# What you will do
Can you transcribe every line attached to the items below, keeping each word and spelling unchanged?

# Input records
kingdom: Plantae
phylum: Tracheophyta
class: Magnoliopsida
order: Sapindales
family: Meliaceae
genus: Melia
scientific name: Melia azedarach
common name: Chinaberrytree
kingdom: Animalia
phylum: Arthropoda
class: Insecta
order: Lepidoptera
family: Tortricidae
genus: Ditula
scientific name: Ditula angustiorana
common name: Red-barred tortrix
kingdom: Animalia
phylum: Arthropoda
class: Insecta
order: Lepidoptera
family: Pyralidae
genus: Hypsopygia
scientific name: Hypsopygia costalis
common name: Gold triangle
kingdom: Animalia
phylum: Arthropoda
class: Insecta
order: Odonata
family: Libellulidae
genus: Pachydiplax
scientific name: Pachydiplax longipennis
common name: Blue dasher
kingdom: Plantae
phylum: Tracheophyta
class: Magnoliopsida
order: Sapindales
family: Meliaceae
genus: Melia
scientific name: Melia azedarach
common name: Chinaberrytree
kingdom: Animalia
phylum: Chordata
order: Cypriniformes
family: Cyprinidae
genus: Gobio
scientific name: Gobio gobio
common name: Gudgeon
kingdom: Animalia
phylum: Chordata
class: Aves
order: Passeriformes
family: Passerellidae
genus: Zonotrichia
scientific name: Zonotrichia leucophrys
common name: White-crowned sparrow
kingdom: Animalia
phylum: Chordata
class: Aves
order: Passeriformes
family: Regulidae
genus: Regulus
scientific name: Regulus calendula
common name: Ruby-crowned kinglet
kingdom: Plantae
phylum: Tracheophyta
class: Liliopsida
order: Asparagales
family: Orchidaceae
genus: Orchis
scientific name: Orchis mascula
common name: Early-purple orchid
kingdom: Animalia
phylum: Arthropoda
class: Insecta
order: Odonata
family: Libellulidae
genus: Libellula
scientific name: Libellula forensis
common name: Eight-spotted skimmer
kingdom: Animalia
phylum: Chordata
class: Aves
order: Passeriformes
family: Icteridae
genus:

# Answer to this problem
kingdom: Plantae
phylum: Tracheophyta
class: Magnoliopsida
order: Sapindales
family: Meliaceae
genus: Melia
scientific name: Melia azedarach
common name: Chinaberrytree
kingdom: Animalia
phylum: Arthropoda
class: Insecta
order: Lepidoptera
family: Tortricidae
genus: Ditula
scientific name: Ditula angustiorana
common name: Red-barred tortrix
kingdom: Animalia
phylum: Arthropoda
class: Insecta
order: Lepidoptera
family: Pyralidae
genus: Hypsopygia
scientific name: Hypsopygia costalis
common name: Gold triangle
kingdom: Animalia
phylum: Arthropoda
class: Insecta
order: Odonata
family: Libellulidae
genus: Pachydiplax
scientific name: Pachydiplax longipennis
common name: Blue dasher
kingdom: Plantae
phylum: Tracheophyta
class: Magnoliopsida
order: Sapindales
family: Meliaceae
genus: Melia
scientific name: Melia azedarach
common name: Chinaberrytree
kingdom: Animalia
phylum: Chordata
order: Cypriniformes
family: Cyprinidae
genus: Gobio
scientific name: Gobio gobio
common name: Gudgeon
kingdom: Animalia
phylum: Chordata
class: Aves
order: Passeriformes
family: Passerellidae
genus: Zonotrichia
scientific name: Zonotrichia leucophrys
common name: White-crowned sparrow
kingdom: Animalia
phylum: Chordata
class: Aves
order: Passeriformes
family: Regulidae
genus: Regulus
scientific name: Regulus calendula
common name: Ruby-crowned kinglet
kingdom: Plantae
phylum: Tracheophyta
class: Liliopsida
order: Asparagales
family: Orchidaceae
genus: Orchis
scientific name: Orchis mascula
common name: Early-purple orchid
kingdom: Animalia
phylum: Arthropoda
class: Insecta
order: Odonata
family: Libellulidae
genus: Libellula
scientific name: Libellula forensis
common name: Eight-spotted skimmer
kingdom: Animalia
phylum: Chordata
class: Aves
order: Passeriformes
family: Icteridae
genus:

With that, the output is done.